* _Data excerpts_
▬▬▬▬▬▬

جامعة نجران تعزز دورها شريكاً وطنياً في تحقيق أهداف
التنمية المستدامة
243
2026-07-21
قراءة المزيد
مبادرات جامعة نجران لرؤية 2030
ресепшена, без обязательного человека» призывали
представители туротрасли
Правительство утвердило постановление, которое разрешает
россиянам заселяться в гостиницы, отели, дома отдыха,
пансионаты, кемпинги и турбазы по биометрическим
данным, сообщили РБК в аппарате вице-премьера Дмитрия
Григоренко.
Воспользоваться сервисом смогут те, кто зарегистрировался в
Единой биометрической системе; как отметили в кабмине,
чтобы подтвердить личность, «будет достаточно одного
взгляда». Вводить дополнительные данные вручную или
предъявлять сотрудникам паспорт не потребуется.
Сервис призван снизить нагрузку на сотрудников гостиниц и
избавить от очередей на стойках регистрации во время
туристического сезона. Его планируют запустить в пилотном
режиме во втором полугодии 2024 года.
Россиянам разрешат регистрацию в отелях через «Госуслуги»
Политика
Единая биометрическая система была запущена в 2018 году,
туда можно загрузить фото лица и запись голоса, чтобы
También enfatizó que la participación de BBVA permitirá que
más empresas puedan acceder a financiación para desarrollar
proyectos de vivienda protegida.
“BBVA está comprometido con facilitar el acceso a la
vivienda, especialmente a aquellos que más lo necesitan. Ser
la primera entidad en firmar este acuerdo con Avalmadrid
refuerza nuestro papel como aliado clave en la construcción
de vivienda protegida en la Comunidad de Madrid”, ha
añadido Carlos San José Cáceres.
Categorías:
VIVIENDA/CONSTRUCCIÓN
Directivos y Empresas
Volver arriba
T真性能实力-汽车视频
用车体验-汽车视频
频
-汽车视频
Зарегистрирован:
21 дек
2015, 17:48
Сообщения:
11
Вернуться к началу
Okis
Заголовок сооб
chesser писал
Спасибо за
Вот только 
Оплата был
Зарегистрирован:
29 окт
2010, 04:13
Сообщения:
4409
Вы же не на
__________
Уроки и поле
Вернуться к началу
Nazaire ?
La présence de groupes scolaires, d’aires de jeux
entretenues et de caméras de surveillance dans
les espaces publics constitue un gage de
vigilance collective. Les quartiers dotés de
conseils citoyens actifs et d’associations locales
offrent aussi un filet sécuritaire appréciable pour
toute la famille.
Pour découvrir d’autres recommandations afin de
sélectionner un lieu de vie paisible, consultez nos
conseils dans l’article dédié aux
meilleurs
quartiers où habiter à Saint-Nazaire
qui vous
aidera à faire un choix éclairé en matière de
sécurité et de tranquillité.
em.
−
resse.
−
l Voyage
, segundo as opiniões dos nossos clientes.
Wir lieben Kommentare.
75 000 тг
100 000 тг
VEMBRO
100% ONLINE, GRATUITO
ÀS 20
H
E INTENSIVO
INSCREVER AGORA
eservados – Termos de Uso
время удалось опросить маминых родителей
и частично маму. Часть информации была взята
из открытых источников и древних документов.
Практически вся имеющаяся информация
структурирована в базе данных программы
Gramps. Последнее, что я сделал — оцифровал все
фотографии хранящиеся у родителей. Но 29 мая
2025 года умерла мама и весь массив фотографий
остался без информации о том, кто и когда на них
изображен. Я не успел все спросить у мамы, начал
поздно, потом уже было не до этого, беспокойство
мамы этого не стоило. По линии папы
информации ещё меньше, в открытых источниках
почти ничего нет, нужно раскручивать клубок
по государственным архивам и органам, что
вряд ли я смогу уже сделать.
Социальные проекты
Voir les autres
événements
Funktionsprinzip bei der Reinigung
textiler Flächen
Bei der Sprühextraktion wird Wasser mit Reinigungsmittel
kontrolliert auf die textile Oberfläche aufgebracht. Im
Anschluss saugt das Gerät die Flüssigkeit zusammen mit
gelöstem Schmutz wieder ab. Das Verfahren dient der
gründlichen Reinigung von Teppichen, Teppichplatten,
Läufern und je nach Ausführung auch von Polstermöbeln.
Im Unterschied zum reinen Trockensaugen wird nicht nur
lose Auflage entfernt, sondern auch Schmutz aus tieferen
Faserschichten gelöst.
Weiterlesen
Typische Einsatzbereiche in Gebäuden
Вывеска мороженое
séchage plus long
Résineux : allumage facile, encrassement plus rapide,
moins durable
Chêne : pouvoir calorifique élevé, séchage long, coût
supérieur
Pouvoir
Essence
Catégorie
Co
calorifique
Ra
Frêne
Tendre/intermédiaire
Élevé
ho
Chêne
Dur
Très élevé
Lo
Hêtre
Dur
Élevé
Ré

▬▬▬▬▬▬

Reproduce verbatim every line from the start of the records through the line containing "избавить от очередей", with both the first and last lines included.

جامعة نجران تعزز دورها شريكاً وطنياً في تحقيق أهداف
التنمية المستدامة
243
2026-07-21
قراءة المزيد
مبادرات جامعة نجران لرؤية 2030
ресепшена, без обязательного человека» призывали
представители туротрасли
Правительство утвердило постановление, которое разрешает
россиянам заселяться в гостиницы, отели, дома отдыха,
пансионаты, кемпинги и турбазы по биометрическим
данным, сообщили РБК в аппарате вице-премьера Дмитрия
Григоренко.
Воспользоваться сервисом смогут те, кто зарегистрировался в
Единой биометрической системе; как отметили в кабмине,
чтобы подтвердить личность, «будет достаточно одного
взгляда». Вводить дополнительные данные вручную или
предъявлять сотрудникам паспорт не потребуется.
Сервис призван снизить нагрузку на сотрудников гостиниц и
избавить от очередей на стойках регистрации во время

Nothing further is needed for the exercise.